When I first saw la playa de la Pobla, I thought it was very ugly. Small beach backed up against ugly buildings, no waves (ok very tiny waves), litter, and too many people in summer. I was used to Californian beaches, broad expanses of deep sand, huge waves, dunes, coves, relatively few people. I still prefer the Pacific… I spent four years in Humboldt County, California, with views of the ocean from my deck. Northern California.
But one gets used to smaller, crowded beaches, where much of the point seems to be people: talking to friends, taking note of what the fashion is in bathing suits, towels, chairs, sunglasses, flipflops, whatever. Watching people get their daily exercise walking up and down the beach. Measuring muscle and fat carefully, in order to categorize everyone as thinner than or fatter than you, your friends, your family, and so on.
And it’s very colorful!
and you see all types of bodies. Some men look more pregnant than the obviously pregnant women 😛 definitely makes one less self-conscious…
The previous pictures were taken around noon. In the evening, there are chiringuitos, or small bars, along the beach. Not yet as many as in Cadiz, a province of Andalucia in the south, but more than when I first started coming to Valencia (when there were bars aplenty, and some kioskos near the beach, but no chiringuitos on the beach.
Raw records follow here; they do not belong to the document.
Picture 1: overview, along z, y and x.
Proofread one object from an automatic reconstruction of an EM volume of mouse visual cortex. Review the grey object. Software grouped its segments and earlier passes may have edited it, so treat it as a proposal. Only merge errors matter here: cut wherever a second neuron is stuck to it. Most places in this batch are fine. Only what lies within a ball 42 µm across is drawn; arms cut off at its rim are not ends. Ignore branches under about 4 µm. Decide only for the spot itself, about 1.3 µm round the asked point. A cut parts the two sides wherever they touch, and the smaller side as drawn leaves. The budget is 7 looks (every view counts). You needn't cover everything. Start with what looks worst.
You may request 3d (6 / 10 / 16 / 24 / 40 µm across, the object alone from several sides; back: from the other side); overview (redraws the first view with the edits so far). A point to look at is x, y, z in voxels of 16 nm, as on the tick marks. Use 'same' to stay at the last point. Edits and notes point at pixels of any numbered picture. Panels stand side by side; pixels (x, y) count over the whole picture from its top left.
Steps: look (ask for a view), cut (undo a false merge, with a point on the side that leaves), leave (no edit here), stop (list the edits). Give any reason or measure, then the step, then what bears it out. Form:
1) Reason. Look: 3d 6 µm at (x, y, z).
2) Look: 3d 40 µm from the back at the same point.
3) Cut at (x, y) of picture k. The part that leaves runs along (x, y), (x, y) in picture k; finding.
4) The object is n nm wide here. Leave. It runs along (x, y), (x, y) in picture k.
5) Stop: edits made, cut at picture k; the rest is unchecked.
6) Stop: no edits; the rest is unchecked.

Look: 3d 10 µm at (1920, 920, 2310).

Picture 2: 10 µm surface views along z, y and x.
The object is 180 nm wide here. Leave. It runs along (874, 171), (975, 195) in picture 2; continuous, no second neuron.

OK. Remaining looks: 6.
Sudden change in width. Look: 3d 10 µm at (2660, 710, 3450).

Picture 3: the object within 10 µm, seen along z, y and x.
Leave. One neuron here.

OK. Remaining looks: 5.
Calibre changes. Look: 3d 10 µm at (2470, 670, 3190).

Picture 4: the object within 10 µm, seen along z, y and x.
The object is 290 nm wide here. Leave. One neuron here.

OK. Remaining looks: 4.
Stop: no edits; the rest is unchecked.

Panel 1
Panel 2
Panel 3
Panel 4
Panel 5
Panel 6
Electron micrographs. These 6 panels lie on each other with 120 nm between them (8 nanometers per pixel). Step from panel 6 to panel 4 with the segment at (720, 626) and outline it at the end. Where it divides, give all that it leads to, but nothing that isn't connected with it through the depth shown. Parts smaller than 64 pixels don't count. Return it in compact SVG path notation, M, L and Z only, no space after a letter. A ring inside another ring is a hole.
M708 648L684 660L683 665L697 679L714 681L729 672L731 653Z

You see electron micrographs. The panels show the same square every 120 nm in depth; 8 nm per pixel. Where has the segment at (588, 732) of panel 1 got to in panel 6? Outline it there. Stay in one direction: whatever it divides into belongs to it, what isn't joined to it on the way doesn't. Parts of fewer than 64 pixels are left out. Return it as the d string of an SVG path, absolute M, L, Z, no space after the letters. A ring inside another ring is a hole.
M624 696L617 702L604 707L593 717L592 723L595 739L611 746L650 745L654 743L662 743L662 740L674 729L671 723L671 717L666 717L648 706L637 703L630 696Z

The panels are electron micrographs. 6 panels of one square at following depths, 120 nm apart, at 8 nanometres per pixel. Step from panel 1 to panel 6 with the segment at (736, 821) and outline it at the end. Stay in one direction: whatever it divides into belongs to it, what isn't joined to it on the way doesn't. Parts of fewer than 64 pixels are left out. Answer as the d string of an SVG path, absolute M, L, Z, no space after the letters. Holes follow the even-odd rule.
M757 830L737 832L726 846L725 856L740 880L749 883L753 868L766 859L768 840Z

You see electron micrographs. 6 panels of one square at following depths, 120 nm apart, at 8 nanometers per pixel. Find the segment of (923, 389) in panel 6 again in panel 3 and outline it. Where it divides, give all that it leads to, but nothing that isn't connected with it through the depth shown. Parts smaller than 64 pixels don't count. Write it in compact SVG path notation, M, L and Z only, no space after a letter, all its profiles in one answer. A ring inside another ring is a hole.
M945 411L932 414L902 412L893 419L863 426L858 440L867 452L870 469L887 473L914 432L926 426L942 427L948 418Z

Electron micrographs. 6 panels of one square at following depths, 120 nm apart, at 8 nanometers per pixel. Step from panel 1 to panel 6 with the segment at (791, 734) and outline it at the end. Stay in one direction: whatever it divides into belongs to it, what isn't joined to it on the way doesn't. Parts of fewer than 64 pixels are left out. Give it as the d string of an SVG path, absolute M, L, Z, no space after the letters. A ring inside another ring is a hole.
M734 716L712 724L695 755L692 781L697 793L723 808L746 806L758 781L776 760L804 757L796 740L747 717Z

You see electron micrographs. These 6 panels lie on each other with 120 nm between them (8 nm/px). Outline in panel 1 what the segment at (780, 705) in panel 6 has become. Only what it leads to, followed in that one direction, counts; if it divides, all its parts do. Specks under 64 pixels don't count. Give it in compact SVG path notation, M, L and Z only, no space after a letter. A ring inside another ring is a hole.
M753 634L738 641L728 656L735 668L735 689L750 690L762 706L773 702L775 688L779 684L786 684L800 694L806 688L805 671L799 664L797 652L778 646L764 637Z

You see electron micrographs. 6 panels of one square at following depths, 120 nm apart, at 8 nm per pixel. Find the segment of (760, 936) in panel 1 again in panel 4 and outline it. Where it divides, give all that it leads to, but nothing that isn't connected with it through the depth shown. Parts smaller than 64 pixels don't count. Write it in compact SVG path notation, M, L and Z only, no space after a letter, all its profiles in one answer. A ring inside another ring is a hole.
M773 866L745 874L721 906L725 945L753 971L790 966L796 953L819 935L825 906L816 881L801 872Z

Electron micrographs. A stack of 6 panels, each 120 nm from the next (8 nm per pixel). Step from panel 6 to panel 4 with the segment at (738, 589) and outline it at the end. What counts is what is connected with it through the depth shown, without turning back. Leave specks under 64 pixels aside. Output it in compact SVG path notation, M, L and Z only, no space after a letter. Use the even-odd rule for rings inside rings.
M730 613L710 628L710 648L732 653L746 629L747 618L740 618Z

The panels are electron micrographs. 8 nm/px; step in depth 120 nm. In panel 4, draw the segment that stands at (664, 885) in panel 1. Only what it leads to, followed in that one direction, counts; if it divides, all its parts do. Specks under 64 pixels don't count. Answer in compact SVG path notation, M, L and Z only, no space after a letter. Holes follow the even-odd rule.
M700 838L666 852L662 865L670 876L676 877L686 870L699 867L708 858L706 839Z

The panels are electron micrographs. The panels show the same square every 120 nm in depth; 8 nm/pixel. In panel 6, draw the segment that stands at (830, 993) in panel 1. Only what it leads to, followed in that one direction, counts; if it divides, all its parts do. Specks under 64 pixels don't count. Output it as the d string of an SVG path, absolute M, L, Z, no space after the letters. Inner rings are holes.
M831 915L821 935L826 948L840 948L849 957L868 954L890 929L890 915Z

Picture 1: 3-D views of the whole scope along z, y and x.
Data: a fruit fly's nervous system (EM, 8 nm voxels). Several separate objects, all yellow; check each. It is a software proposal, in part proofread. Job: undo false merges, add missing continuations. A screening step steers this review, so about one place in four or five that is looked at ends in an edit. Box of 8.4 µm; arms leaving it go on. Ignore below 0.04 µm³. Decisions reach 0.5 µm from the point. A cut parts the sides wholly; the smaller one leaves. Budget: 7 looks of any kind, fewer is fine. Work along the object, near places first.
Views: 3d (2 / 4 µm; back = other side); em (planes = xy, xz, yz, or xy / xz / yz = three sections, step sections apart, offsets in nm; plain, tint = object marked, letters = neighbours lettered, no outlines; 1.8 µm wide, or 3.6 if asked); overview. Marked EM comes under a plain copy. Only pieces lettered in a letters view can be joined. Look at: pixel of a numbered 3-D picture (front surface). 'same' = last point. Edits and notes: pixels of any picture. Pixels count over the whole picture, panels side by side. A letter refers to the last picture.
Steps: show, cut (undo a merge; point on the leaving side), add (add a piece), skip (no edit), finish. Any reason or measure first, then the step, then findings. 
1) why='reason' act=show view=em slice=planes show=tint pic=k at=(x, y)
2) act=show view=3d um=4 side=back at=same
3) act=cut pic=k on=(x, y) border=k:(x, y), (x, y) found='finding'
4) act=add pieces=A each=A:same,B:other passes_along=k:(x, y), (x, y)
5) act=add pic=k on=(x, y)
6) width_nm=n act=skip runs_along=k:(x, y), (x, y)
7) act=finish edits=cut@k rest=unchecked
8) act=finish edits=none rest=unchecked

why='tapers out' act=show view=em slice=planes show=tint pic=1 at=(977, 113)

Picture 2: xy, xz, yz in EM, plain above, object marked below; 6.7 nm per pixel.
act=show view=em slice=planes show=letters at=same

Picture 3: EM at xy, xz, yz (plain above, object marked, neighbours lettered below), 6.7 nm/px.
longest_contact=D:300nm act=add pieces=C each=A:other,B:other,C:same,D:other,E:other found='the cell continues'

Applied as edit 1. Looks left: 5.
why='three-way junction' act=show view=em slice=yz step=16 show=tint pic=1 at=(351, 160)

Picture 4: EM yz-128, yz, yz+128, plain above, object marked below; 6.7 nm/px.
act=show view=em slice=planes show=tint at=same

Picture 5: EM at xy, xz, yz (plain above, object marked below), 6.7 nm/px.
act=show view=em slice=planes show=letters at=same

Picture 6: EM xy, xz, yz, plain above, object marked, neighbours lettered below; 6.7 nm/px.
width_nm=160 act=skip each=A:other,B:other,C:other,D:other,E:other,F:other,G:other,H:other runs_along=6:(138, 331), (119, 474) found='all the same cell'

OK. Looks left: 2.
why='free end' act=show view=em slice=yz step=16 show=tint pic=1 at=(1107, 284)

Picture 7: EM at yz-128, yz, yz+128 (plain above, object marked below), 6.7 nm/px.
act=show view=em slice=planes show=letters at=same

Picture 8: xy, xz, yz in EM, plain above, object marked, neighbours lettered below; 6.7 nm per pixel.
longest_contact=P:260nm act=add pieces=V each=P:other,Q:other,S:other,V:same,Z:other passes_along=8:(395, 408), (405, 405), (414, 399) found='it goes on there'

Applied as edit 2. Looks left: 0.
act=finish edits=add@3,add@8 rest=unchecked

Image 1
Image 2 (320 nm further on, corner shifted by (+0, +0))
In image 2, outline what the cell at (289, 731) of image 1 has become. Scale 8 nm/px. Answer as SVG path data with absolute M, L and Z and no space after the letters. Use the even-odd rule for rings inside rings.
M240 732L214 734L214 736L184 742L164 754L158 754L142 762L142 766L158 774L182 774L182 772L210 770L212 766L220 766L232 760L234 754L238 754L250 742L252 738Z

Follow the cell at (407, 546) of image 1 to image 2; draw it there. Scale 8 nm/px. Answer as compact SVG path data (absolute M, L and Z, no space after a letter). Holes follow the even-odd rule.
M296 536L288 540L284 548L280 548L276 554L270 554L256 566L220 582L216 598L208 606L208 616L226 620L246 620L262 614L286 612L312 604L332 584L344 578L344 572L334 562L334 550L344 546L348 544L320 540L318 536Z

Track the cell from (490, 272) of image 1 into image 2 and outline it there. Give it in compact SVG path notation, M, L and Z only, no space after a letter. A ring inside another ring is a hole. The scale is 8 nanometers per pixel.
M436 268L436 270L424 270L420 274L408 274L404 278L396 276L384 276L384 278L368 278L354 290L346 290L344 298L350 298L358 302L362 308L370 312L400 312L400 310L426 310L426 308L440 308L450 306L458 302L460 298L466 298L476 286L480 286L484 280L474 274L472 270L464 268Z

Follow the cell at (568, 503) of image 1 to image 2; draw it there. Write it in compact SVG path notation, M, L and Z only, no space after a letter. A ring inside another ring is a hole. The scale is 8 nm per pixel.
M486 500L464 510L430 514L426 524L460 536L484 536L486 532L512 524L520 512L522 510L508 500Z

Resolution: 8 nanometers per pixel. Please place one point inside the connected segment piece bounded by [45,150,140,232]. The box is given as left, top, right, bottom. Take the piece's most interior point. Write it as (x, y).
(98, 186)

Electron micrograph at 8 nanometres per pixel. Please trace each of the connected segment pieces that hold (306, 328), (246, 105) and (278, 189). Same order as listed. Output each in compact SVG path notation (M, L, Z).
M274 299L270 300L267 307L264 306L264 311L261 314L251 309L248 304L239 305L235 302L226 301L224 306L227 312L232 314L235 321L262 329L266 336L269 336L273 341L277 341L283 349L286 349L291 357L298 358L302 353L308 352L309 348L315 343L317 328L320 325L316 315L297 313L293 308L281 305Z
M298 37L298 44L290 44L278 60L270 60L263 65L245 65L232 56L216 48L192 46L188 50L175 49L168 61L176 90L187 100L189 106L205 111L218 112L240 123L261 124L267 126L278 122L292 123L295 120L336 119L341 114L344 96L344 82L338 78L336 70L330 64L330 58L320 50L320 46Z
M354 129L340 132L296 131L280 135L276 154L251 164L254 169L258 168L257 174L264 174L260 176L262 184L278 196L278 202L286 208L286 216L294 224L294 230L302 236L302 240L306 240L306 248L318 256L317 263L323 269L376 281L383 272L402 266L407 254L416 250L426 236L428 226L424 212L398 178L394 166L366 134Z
I’ve been swimming in the beaches of la Pobla and neighboring Puig many times, in the morning, afternoon, evening, and the middle of the night, to wash off the shaving cream of a crazy night at the discotheque (fully clothed, and only later realizing we had gone in next to where the sewage pipes emptied into the sea).
What I really love is to float on my back… I floated for so long, my arms crossed beneath my head (so my neck doesn’t tire), a few days ago that I fell asleep, only waking when a wave broke over my face and forced salt water up my nose. The surf is so calm here that when the tide is going out, the sea is still as glass, buoyant and peaceful… carrying you out towards the sea. I can float for an hour without having to readjust. When the tide is rising, it carries me in to the beach, until I run into someone, and have to swim back out to sea.